Assisting scientific discovery with an adaptive problem solver

  • Authors:
  • Christopher Dartnell;Jean Sallantin

  • Affiliations:
  • Euriware, Octeville, Cherbourg-Octeville, France;LIRMM, UMR 5506, Montpellier, France

  • Venue:
  • DS'05 Proceedings of the 8th international conference on Discovery Science
  • Year:
  • 2005

Quantified Score

Hi-index 0.00

Visualization

Abstract

This paper is an attempt to design an interaction protocol for a multi-agent learning platform to assist a human community in their task of scientific discovery. Designing tools to assist Scientific Discovery offers a challenging problematic, since the problems studied by scientists are not yet solved, and valid models are not yet available. It is therefore impossible to create a problem solver to simulate a given phenomenon and explain or predict facts. We propose to assist scientists with learning machines considered as adaptive problem solvers, to build interactively a consistent model suited for reasoning, simulating, predicting, and explaining facts. The interaction protocol presented in this paper is based on Angluin's “Learning from Different Teachers” [1] and we extend the original protocol to make it operational to assist scientists solve open problems.
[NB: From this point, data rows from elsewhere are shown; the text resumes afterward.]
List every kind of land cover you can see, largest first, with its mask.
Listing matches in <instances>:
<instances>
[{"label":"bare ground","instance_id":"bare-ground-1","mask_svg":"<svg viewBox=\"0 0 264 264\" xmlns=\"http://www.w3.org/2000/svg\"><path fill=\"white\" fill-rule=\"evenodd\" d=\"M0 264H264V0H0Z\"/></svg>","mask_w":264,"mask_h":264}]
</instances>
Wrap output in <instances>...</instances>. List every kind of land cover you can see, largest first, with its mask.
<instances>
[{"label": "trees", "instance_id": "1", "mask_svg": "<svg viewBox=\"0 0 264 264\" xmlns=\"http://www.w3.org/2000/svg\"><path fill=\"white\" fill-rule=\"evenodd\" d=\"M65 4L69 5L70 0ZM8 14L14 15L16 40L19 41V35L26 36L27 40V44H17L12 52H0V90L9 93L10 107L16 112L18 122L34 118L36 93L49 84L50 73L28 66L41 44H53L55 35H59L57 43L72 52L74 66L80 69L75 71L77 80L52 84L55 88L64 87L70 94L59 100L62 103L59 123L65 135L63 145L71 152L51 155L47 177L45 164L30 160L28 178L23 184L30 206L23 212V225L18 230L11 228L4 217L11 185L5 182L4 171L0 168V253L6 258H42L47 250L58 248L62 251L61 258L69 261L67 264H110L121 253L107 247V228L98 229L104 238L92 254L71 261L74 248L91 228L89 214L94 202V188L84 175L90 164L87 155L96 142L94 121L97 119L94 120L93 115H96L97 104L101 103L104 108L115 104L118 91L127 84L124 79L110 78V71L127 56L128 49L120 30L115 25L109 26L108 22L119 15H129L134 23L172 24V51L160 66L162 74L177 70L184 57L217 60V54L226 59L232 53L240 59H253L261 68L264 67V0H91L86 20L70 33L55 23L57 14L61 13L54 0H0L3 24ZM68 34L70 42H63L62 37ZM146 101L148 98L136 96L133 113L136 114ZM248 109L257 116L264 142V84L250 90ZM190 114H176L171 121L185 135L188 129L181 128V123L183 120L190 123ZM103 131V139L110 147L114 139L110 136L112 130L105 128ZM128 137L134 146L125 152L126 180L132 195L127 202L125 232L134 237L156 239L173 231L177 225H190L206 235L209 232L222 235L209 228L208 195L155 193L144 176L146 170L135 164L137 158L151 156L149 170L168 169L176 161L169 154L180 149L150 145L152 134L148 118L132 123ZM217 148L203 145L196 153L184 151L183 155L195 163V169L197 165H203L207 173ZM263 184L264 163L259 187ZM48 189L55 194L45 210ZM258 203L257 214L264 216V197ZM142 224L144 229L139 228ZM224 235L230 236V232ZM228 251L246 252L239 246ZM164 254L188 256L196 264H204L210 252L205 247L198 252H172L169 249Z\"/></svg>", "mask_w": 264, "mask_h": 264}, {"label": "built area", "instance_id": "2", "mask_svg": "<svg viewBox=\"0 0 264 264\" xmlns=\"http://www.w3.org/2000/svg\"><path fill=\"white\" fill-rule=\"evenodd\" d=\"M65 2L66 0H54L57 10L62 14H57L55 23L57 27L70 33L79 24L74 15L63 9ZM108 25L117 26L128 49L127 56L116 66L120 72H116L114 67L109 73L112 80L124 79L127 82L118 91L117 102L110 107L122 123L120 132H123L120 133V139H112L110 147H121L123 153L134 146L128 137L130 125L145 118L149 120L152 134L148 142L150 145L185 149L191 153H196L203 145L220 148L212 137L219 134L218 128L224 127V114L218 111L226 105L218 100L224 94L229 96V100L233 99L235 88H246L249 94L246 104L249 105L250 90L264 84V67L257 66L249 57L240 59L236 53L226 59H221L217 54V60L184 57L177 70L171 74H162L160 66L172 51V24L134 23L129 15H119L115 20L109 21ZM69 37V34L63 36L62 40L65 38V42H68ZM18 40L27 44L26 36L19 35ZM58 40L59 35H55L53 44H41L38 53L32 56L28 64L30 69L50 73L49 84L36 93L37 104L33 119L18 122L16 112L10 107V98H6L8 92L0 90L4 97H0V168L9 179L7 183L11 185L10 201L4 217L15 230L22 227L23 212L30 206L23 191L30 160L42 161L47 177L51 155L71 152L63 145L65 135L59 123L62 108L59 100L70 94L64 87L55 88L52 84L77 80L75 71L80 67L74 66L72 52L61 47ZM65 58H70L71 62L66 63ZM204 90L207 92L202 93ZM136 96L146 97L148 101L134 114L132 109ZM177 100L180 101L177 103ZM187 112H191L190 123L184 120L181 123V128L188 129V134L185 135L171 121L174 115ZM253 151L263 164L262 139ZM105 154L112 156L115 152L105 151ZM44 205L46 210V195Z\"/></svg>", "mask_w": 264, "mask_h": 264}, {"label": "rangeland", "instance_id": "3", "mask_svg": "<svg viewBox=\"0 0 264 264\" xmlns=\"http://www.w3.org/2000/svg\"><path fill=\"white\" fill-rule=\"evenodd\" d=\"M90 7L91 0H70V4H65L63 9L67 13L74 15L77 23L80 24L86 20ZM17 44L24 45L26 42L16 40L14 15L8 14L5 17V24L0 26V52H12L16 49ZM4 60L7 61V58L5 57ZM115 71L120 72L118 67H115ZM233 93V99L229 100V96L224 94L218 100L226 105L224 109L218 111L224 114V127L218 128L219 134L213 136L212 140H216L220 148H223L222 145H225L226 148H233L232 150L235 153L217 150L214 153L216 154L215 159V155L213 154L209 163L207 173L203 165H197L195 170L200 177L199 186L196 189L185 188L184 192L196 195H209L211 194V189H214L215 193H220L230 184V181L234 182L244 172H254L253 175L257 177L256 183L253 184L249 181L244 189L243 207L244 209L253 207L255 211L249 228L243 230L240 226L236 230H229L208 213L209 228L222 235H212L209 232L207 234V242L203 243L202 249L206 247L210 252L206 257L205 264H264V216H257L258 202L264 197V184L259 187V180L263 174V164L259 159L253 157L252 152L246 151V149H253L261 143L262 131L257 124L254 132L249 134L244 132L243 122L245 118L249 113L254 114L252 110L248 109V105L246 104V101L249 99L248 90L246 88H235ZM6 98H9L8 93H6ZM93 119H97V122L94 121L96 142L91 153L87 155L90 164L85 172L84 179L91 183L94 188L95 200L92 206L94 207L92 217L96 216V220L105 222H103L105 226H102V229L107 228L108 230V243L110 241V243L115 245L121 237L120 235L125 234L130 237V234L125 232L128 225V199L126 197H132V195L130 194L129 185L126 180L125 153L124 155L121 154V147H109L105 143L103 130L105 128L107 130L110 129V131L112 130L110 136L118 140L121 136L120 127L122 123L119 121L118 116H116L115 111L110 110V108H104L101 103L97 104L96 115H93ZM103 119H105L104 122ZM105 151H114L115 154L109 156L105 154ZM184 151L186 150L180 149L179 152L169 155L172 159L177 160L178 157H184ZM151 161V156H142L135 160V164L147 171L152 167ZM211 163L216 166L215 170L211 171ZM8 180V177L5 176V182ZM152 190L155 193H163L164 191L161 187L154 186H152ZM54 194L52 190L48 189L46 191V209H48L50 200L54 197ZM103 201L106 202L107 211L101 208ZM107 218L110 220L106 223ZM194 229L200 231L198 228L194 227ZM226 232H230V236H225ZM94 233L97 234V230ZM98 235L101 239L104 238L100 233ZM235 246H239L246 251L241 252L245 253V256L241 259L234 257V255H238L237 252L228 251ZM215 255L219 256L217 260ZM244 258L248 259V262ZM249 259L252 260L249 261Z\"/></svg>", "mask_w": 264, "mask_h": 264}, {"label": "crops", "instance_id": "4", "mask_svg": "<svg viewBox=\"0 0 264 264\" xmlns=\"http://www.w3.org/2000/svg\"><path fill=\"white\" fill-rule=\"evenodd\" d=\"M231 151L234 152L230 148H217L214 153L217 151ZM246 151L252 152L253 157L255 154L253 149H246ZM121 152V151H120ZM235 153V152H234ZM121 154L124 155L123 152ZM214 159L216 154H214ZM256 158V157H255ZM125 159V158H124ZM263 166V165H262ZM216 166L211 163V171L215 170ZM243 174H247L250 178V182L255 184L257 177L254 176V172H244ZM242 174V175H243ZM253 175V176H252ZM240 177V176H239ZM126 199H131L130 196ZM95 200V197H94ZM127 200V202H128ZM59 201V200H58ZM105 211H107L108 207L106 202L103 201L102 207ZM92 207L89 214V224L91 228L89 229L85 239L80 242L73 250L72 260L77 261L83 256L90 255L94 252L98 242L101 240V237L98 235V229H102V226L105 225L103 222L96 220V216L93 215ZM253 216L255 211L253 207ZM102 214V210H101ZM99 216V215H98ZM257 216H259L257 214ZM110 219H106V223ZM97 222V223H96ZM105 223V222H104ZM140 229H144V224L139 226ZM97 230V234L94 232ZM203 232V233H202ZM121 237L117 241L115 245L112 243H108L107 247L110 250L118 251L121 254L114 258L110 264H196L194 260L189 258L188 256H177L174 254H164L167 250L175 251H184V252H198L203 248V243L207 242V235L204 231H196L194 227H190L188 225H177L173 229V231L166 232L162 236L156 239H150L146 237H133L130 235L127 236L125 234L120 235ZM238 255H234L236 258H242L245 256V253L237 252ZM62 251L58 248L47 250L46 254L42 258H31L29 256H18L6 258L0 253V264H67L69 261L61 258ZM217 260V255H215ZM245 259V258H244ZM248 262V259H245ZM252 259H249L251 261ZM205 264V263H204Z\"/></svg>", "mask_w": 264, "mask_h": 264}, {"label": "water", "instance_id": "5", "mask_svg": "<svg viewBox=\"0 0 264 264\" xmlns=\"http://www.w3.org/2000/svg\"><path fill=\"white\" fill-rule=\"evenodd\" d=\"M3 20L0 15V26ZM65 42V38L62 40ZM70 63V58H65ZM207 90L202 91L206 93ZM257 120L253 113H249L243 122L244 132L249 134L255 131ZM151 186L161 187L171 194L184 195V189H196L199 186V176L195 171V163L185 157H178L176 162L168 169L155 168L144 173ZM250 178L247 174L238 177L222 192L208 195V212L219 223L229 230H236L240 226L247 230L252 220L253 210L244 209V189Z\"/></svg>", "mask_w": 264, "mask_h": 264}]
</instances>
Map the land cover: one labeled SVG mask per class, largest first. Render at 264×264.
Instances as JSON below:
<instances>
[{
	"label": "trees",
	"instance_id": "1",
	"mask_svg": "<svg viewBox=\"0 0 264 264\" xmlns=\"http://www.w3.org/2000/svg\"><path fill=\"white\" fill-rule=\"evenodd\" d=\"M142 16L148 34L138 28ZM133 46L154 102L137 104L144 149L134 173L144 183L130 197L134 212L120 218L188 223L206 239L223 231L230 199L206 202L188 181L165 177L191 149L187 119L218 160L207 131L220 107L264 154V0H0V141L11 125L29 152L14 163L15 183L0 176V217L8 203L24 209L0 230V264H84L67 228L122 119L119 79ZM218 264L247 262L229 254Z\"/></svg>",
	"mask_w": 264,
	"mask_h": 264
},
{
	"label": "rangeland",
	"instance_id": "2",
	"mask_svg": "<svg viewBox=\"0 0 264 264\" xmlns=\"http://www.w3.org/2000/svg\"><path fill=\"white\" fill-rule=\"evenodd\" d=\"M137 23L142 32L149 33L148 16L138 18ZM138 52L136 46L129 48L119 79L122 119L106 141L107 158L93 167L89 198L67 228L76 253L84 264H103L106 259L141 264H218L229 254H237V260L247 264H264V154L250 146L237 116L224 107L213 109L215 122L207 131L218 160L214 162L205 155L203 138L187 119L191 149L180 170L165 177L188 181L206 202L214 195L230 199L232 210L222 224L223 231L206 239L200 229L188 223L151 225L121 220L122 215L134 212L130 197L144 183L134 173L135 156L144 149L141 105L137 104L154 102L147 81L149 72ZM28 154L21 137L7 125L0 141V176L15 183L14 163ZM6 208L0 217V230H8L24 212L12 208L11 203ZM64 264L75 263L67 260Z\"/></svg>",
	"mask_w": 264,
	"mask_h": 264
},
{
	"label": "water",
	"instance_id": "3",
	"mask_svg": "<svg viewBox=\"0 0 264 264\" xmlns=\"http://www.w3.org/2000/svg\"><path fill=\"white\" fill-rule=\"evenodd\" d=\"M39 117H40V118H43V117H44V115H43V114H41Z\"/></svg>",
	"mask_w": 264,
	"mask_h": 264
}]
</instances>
The main problem we deal with is that this learning model supposes the existence of teachers having previously solved the problem. These teachers are able to answer the learner's queries whereas this is not the case in the context of Scientific Discovery in which it is only possible to refute a model by finding experimental processes revealing contradictions. Our first contribution is to directly use Angluin's interaction protocol to let a machine learn a program that approximates the theory of a scientist, and to help him improve this theory. Our second contribution is to attenuate Angluin's protocol to take into account a social cognition level during which multiple scientists interact with each other by the means of publications and refutations of rival theories. The program learned by the machine can be included in a publication to avoid false refutations coming from a wrong interpretation of the theory.